I’m not sure what electronics manufacturers are thinking by making devices with batteries soldered into circuit. I guess they are thinking “this is a rechargeable battery”, but eventually those batteries quit recharging. This is a problem that users of older generation iPods and iPhones are probably becoming very aware of.
Anyhow, since I like keeping things out of the landfill when I can, I have a soldering iron handy. I’m using a 3.7 VDC Li-Ion 120 mAh battery marketed for this purpose. I think I paid about $5 for it. There are more expensive versions of the same replacement online, and given the proclivity of cheap lithium batteries to burst into flame and the proximity of this device to human heads it might not be a bad idea to spring for the more expensive variety. I’m not sure if more money means more safety, and it’s not my head in danger, so I went with the cheapest battery I could find. I would have thought being a $200 headset system and all that Plantronics would have an official battery to buy as a replacement, but I wasn’t able to find one.
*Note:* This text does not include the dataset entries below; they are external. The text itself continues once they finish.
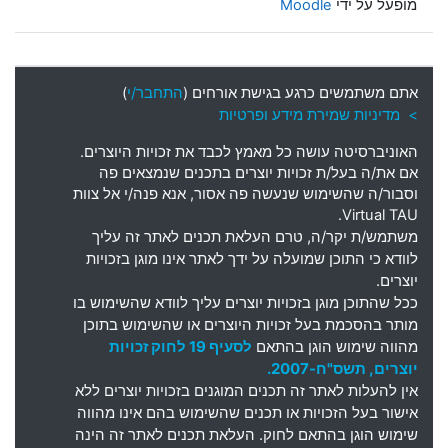
מופעל על ידי
Moodle
אתם משתמשים כרגע בגישת אורחים (
התחבר/י
)
> מדיניות שמירת מידע ופרטיות
האוניברסיטה עושה כל מאמץ לכבד את זכויות היוצרים
.
אם את
/
ה בעל
/
ת זכויות יוצרים בתכנים שנמצאים פה
וסבור
/
ה שהשימוש שנעשה פה אסור
,
אנא פנה
/
י אל צוות
Virtual TAU.
משתמש
/
ת יקר
/
ה
,
טרם העלאת תכנים לאתר זה עליך
לוודא כי התוכן שמועלה על ידך לאתר אינו מוגן בזכויות
יוצרים
.
ככל שהתוכן מוגן בזכויות יוצרים עליך לוודא שהשימוש בו
מותר בהסכמת בעל זכויות היוצרים או שהשימוש בתוכן
מהווה שימוש הוגן בהתאם
לסעיף 19 לחוק זכויות
יוצרים, תשס"ח-2007.
אין להעלות לאתר זה תכנים המוגנים בזכויות יוצרים ללא
אישור בעל הזכויות או תכנים שהשימוש בהם אינו מהווה
שימוש הוגן בהתאם לחוק. העלאת תכנים לאתר זה הינה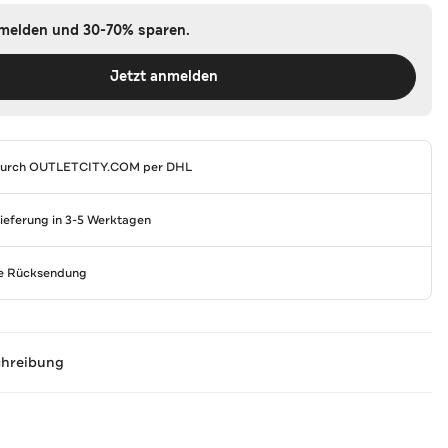
nmelden und 30-70% sparen.
Jetzt anmelden
durch
OUTLETCITY.COM
per DHL
Lieferung in 3-5 Werktagen
se Rücksendung
chreibung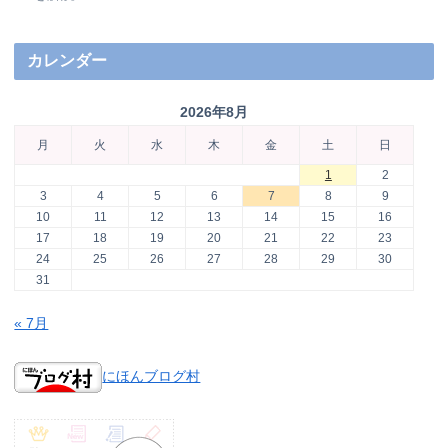
カレンダー
2026年8月
月
火
水
木
金
土
日
1
2
3
4
5
6
7
8
9
10
11
12
13
14
15
16
17
18
19
20
21
22
23
24
25
26
27
28
29
30
31
« 7月
にほんブログ村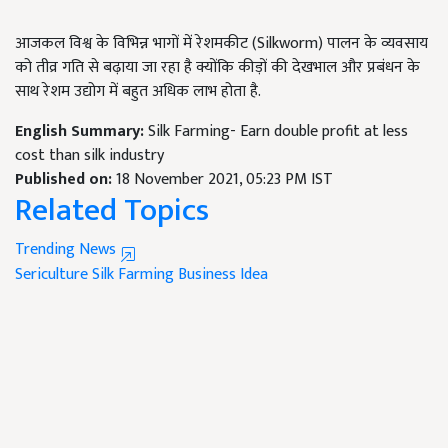
आजकल विश्व के विभिन्न भागों में रेशमकीट (Silkworm) पालन के व्यवसाय
को तीव्र गति से बढ़ाया जा रहा है क्योंकि कीड़ों की देखभाल और प्रबंधन के
साथ रेशम उद्योग में बहुत अधिक लाभ होता है.
English Summary:
Silk Farming- Earn double profit at less
cost than silk industry
Published on:
18 November 2021, 05:23 PM IST
Related Topics
Trending News
Sericulture
Silk Farming
Business Idea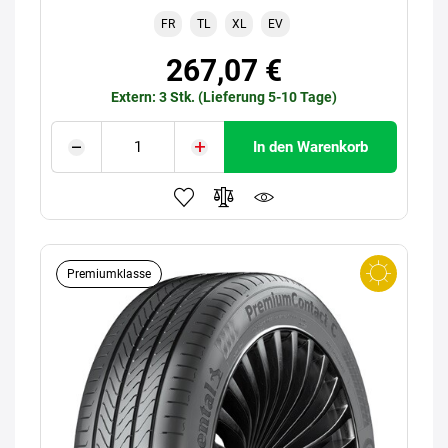
FR
TL
XL
EV
267,07 €
Extern: 3 Stk. (Lieferung 5-10 Tage)
In den Warenkorb
Premiumklasse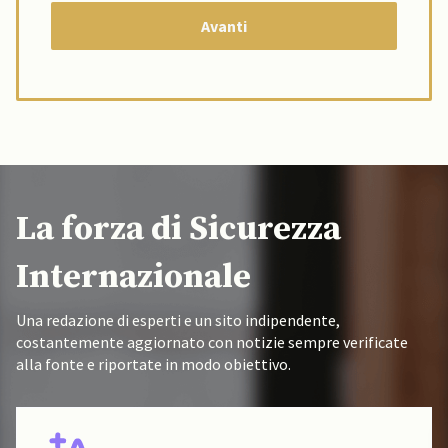
La forza di Sicurezza
Internazionale
Una redazione di esperti e un sito indipendente,
costantemente aggiornato con notizie sempre verificate
alla fonte e riportate in modo obiettivo.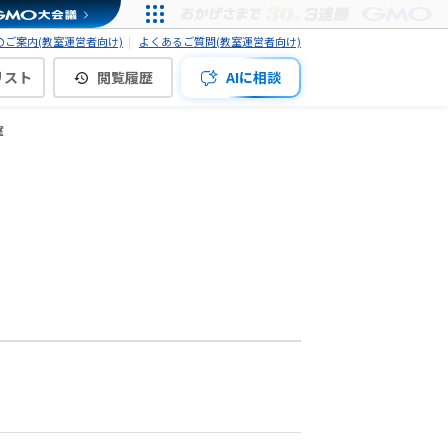
ご案内(教室運営者向け)
よくあるご質問(教室運営者向け)
リスト
閲覧履歴
AIに相談
室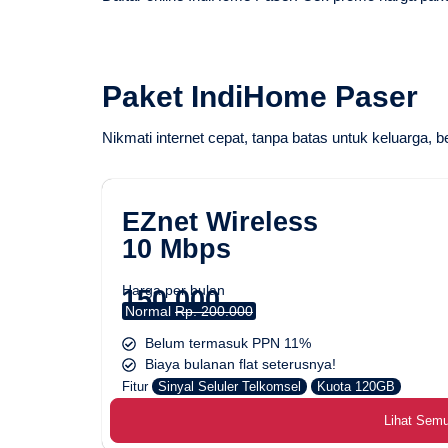
Paket IndiHome Paser
Nikmati internet cepat, tanpa batas untuk keluarga, b
EZnet Wireless
10 Mbps
Harga per bulan
150.000
Normal
Rp. 200.000
Belum termasuk PPN 11%
Biaya bulanan flat seterusnya!
Fitur
Sinyal Seluler Telkomsel
Kuota 120GB
Lihat Sem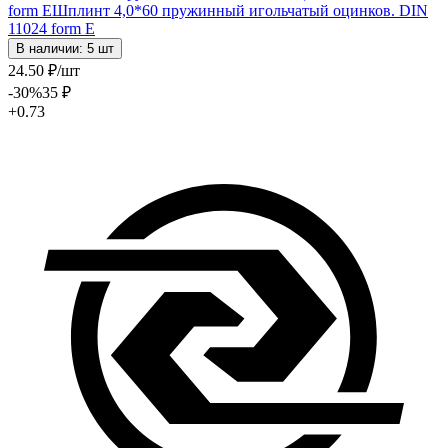
form E
Шплинт 4,0*60 пружинный игольчатый оцинков. DIN
11024 form E
В наличии: 5 шт
24
.50
₽
/шт
-30
%
35
₽
+0.73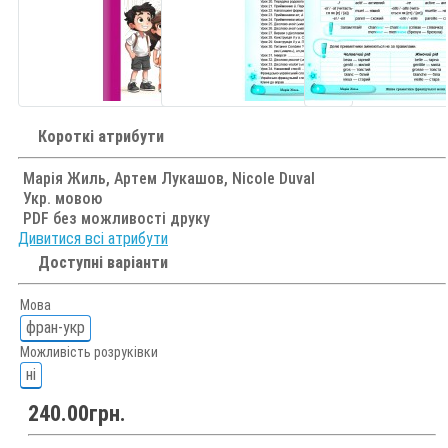
Короткі атрибути
Марія Жиль, Артем Лукашов, Nicole Duval
Укр. мовою
PDF без можливості друку
Дивитися всі атрибути
Доступні варіанти
Мова
фран-укр
Можливість розруківки
ні
240.00грн.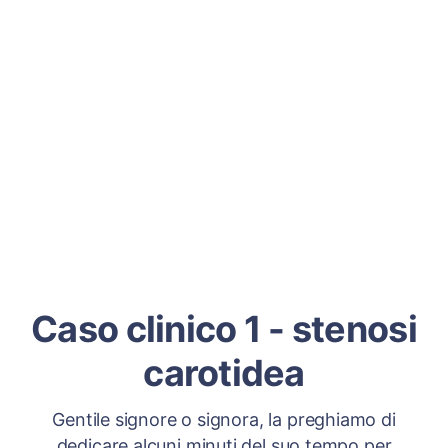
Caso clinico 1 - stenosi
carotidea
Gentile signore o signora, la preghiamo di
dedicare alcuni minuti del suo tempo per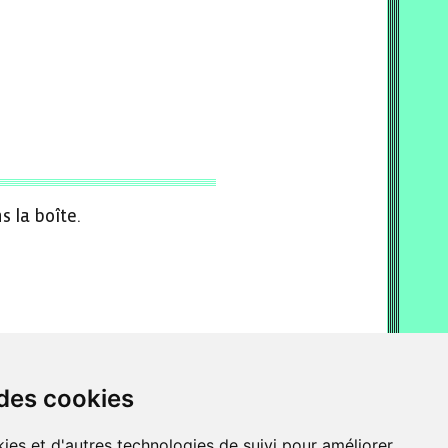
s la boîte.
 des cookies
ies et d'autres technologies de suivi pour améliorer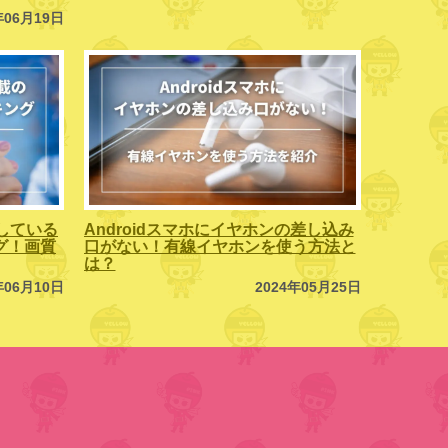
年06月19日
している
Androidスマホにイヤホンの差し込み
ング！画質
口がない！有線イヤホンを使う方法と
は？
年06月10日
2024年05月25日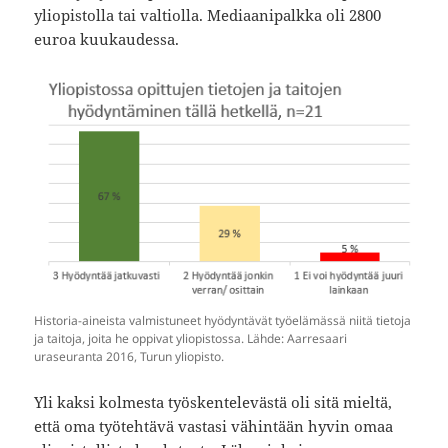
yliopistolla tai valtiolla. Mediaanipalkka oli 2800
euroa kuukaudessa.
Historia-aineista valmistuneet hyödyntävät työelämässä niitä tietoja
ja taitoja, joita he oppivat yliopistossa. Lähde: Aarresaari
uraseuranta 2016, Turun yliopisto.
Yli kaksi kolmesta työskentelevästä oli sitä mieltä,
että oma työtehtävä vastasi vähintään hyvin omaa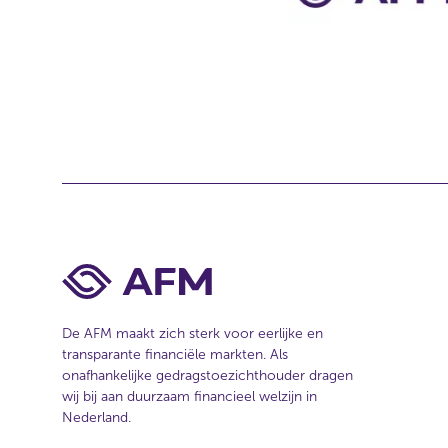
n
t
a
c
t
b
i
j
d
i
t
De AFM maakt zich sterk voor eerlijke en
a
transparante financiële markten. Als
r
onafhankelijke gedragstoezichthouder dragen
wij bij aan duurzaam financieel welzijn in
t
Nederland.
i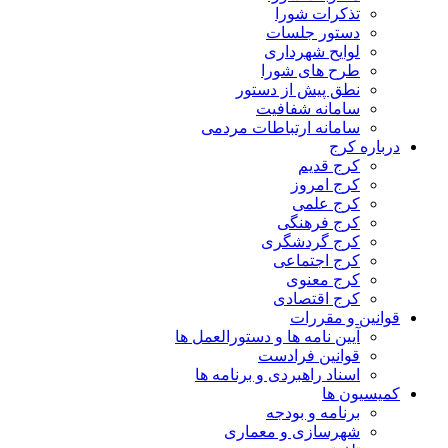
تذکرات شورا
دستور جلسات
لوایح شهرداری
طرح های شورا
نطق پیش از دستور
سامانه شفافیت
سامانه ارتباطات مردمی
درباره کرج
کرج قدیم
کرج امروز
کرج علمی
کرج فرهنگی
کرج گردشگری
کرج اجتماعی
کرج معنوی
کرج اقتصادی
قوانین و مقررات
آیین نامه ها و دستورالعمل ها
قوانین فرادست
اسناد راهبردی و برنامه ها
کمیسیون ها
برنامه و بودجه
شهرسازی و معماری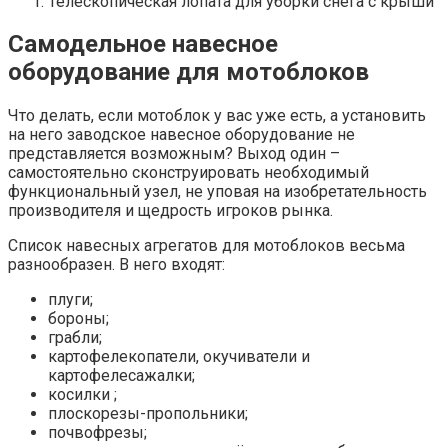
Телескопическая лопата для уборки снега с крыши
Самодельное навесное
оборудование для мотоблоков
Что делать, если мотоблок у вас уже есть, а установить
на него заводское навесное оборудование не
представляется возможным? Выход один –
самостоятельно сконструировать необходимый
функциональный узел, не уповая на изобретательность
производителя и щедрость игроков рынка.
Список навесных агрегатов для мотоблоков весьма
разнообразен. В него входят:
плуги;
бороны;
грабли;
картофелекопатели, окучиватели и
картофелесажалки;
косилки ;
плоскорезы-пропольники;
почвофрезы;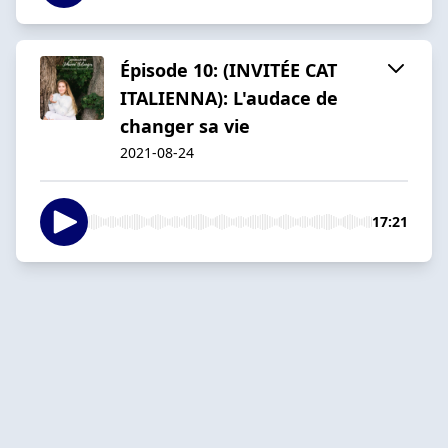
Épisode 10: (INVITÉE CAT
ITALIENNA): L'audace de
changer sa vie
2021-08-24
17:21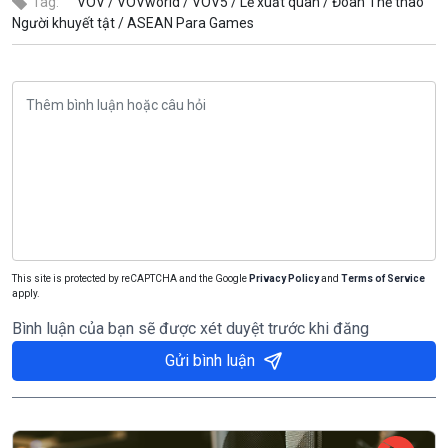
Tag:
VOV /
VOVworld /
VOV5 /
Lễ xuất quân /
Đoàn Thể thao
Người khuyết tật /
ASEAN Para Games
This site is protected by reCAPTCHA and the Google
Privacy Policy
and
Terms of Service
apply.
Bình luận của bạn sẽ được xét duyệt trước khi đăng
Gửi bình luận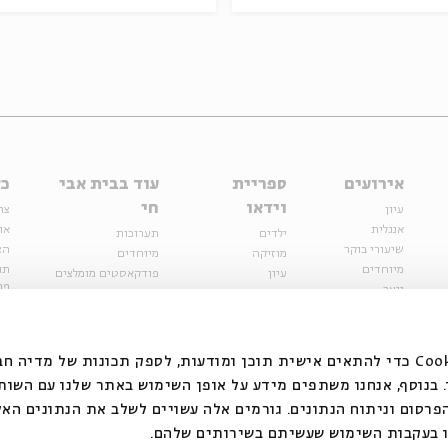
אירועים
ספריית
עוד בבית אבי
כל
וידאו
חי
עיון
צר
אנגלית
או
ילדים
תערוכות
שיעורי בוקר
הצ
מוזיקה
מיוחדים
מיוחדים
תנ
עיון
פודקאסטים מומלצים
פר
נוער
מיוחדים
כתבות
חנ
ספרות ושירה
ספרות ושירה
קצה הקרחון
סדרות
על הדרך
אירועי עבר
מפלגת המחשבות
אנחנו משתמשים בקובצי Cookie כדי להתאים אישית תוכן ומודעות, לספק תכונות של מ
אירועים
בנוסף, אנחנו משתפים מידע על אופן השימוש באתר שלנו עם השות
בירושלים
ילדים
רסום וניתוח הנתונים. גורמים אלה עשויים לשלב את הנתונים האל
מוזיקה
 בעקבות השימוש שעשיתם בשירותים שלהם.
הרצאות בזום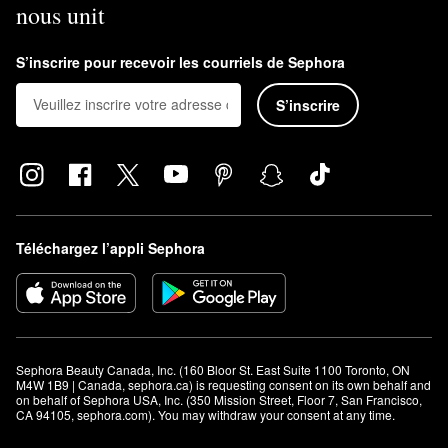
nous unit
S’inscrire pour recevoir les courriels de Sephora
S’inscrire
Téléchargez l’appli Sephora
Sephora Beauty Canada, Inc. (160 Bloor St. East Suite 1100 Toronto, ON 
M4W 1B9 | Canada, sephora.ca) is requesting consent on its own behalf and 
on behalf of Sephora USA, Inc. (350 Mission Street, Floor 7, San Francisco, 
CA 94105, sephora.com). You may withdraw your consent at any time.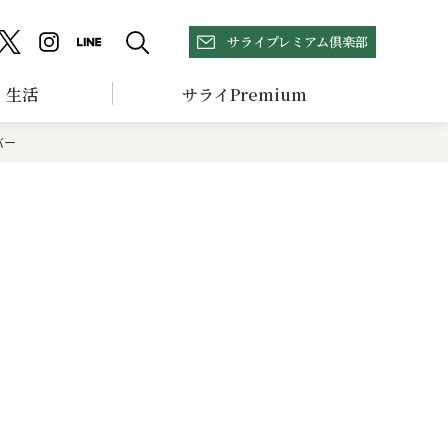
サライプレミアム倶楽部
生活
サライPremium
バー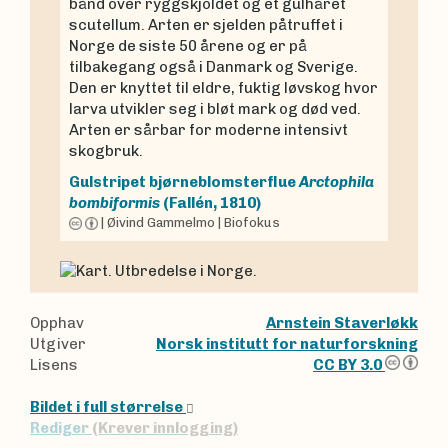
bånd over ryggskjoldet og et gulhåret
scutellum. Arten er sjelden påtruffet i
Norge de siste 50 årene og er på
tilbakegang også i Danmark og Sverige.
Den er knyttet til eldre, fuktig løvskog hvor
larva utvikler seg i bløt mark og død ved.
Arten er sårbar for moderne intensivt
skogbruk.
Gulstripet bjørneblomsterflue
Arctophila
bombiformis
(Fallén, 1810)
|
Øivind Gammelmo
|
Biofokus
Opphav
Arnstein Staverløkk
Utgiver
Norsk institutt for naturforskning
Lisens
CC BY 3.0
Bildet i full størrelse
Rediger
(Krever innlogging)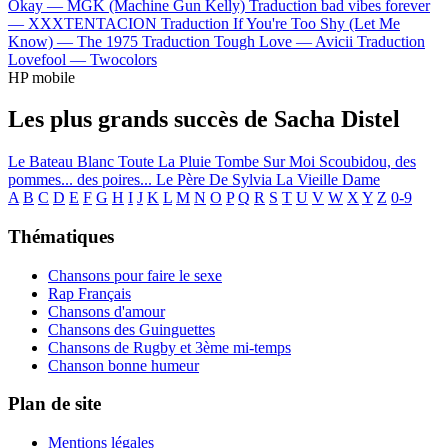
Okay —
MGK (Machine Gun Kelly)
Traduction bad vibes forever
—
XXXTENTACION
Traduction If You're Too Shy (Let Me
Know) —
The 1975
Traduction Tough Love —
Avicii
Traduction
Lovefool —
Twocolors
HP mobile
Les plus grands succès de Sacha Distel
Le Bateau Blanc
Toute La Pluie Tombe Sur Moi
Scoubidou, des
pommes... des poires...
Le Père De Sylvia
La Vieille Dame
A
B
C
D
E
F
G
H
I
J
K
L
M
N
O
P
Q
R
S
T
U
V
W
X
Y
Z
0-9
Thématiques
Chansons pour faire le sexe
Rap Français
Chansons d'amour
Chansons des Guinguettes
Chansons de Rugby et 3ème mi-temps
Chanson bonne humeur
Plan de site
Mentions légales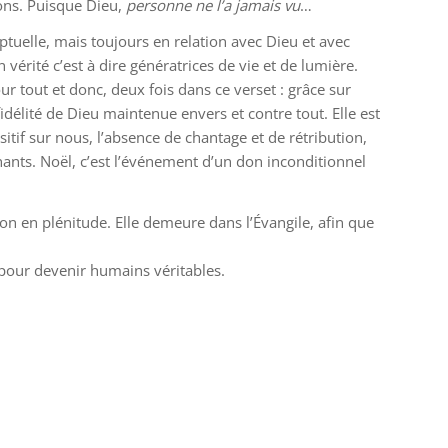
ons. Puisque Dieu,
personne ne l’a jamais vu
…
elle, mais toujours en relation avec Dieu et avec
vérité c’est à dire génératrices de vie et de lumière.
ur tout et donc, deux fois dans ce verset : grâce sur
 fidélité de Dieu maintenue envers et contre tout. Elle est
tif sur nous, l’absence de chantage et de rétribution,
échants. Noël, c’est l’événement d’un don inconditionnel
on en plénitude. Elle demeure dans l’Évangile, afin que
té pour devenir humains véritables.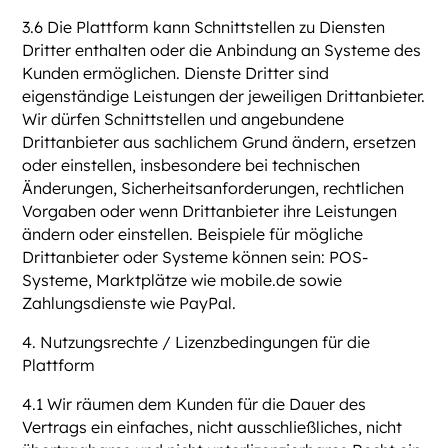
3.6 Die Plattform kann Schnittstellen zu Diensten
Dritter enthalten oder die Anbindung an Systeme des
Kunden ermöglichen. Dienste Dritter sind
eigenständige Leistungen der jeweiligen Drittanbieter.
Wir dürfen Schnittstellen und angebundene
Drittanbieter aus sachlichem Grund ändern, ersetzen
oder einstellen, insbesondere bei technischen
Änderungen, Sicherheitsanforderungen, rechtlichen
Vorgaben oder wenn Drittanbieter ihre Leistungen
ändern oder einstellen. Beispiele für mögliche
Drittanbieter oder Systeme können sein: POS-
Systeme, Marktplätze wie mobile.de sowie
Zahlungsdienste wie PayPal.
4. Nutzungsrechte / Lizenzbedingungen für die
Plattform
4.1 Wir räumen dem Kunden für die Dauer des
Vertrags ein einfaches, nicht ausschließliches, nicht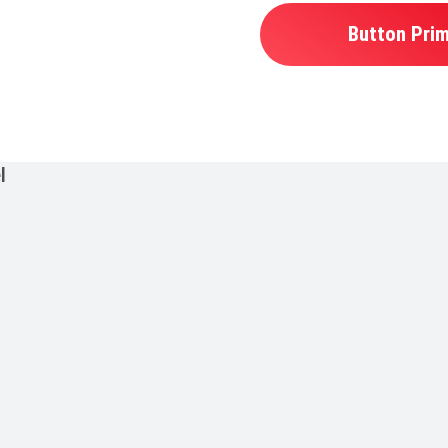
Button Pri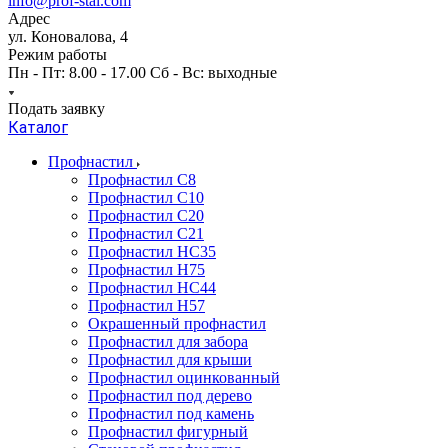
info@prof-stal.com
Адрес
ул. Коновалова, 4
Режим работы
Пн - Пт: 8.00 - 17.00 Сб - Вс: выходные
Подать заявку
Каталог
Профнастил
Профнастил С8
Профнастил С10
Профнастил С20
Профнастил С21
Профнастил НС35
Профнастил Н75
Профнастил HC44
Профнастил Н57
Окрашенный профнастил
Профнастил для забора
Профнастил для крыши
Профнастил оцинкованный
Профнастил под дерево
Профнастил под камень
Профнастил фигурный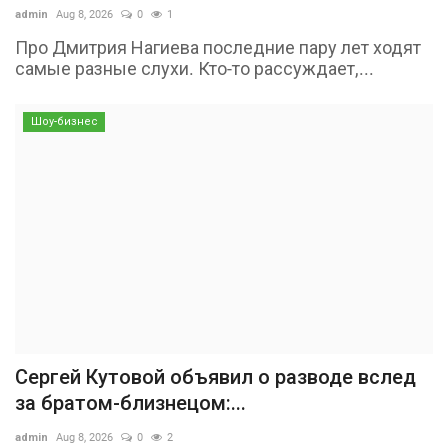
admin
Aug 8, 2026
0
1
Про Дмитрия Нагиева последние пару лет ходят
самые разные слухи. Кто-то рассуждает,...
Шоу-бизнес
Сергей Кутовой объявил о разводе вслед
за братом-близнецом:...
admin
Aug 8, 2026
0
2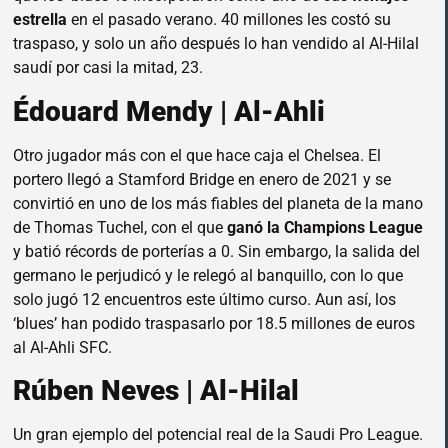
estrella
en el pasado verano. 40 millones les costó su
traspaso, y solo un año después lo han vendido al Al-Hilal
saudí por casi la mitad, 23.
Édouard Mendy | Al-Ahli
Otro jugador más con el que hace caja el Chelsea. El
portero llegó a Stamford Bridge en enero de 2021 y se
convirtió en uno de los más fiables del planeta de la mano
de Thomas Tuchel, con el que
ganó la Champions League
y batió récords de porterías a 0. Sin embargo, la salida del
germano le perjudicó y le relegó al banquillo, con lo que
solo jugó 12 encuentros este último curso. Aun así, los
‘blues’ han podido traspasarlo por 18.5 millones de euros
al Al-Ahli SFC.
Rúben Neves | Al-Hilal
Un gran ejemplo del potencial real de la Saudi Pro League.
Here are the two solder joints connecting the battery to the printed circuit board. There was also a bit of glue that I pealed off at this point before soldering.
Carefully work the battery out of it’s comfortable little nook without bending the PCB too severely.
Here is the new battery (green) next to the old (still connected) battery. Notice how the new battery has a bit of tape covering the red (postive) wire. This is probably a good idea as it prevents the two wires from potentially shorting and causing a fire. You should probably throw a bit of tape on the end of the red wire on your old battery (once removed) for safer storage before you can get around to recycling it. Incidentally, Batteries Plus has many locations across the United States and they’ll take your old junk batteries without a fee.
After the new battery is soldered on, carefully tuck it back into place and then reassemble the headset.
..And that’s it. You can be done with the whole process in under 5 minutes if your soldering iron heats up fast enough.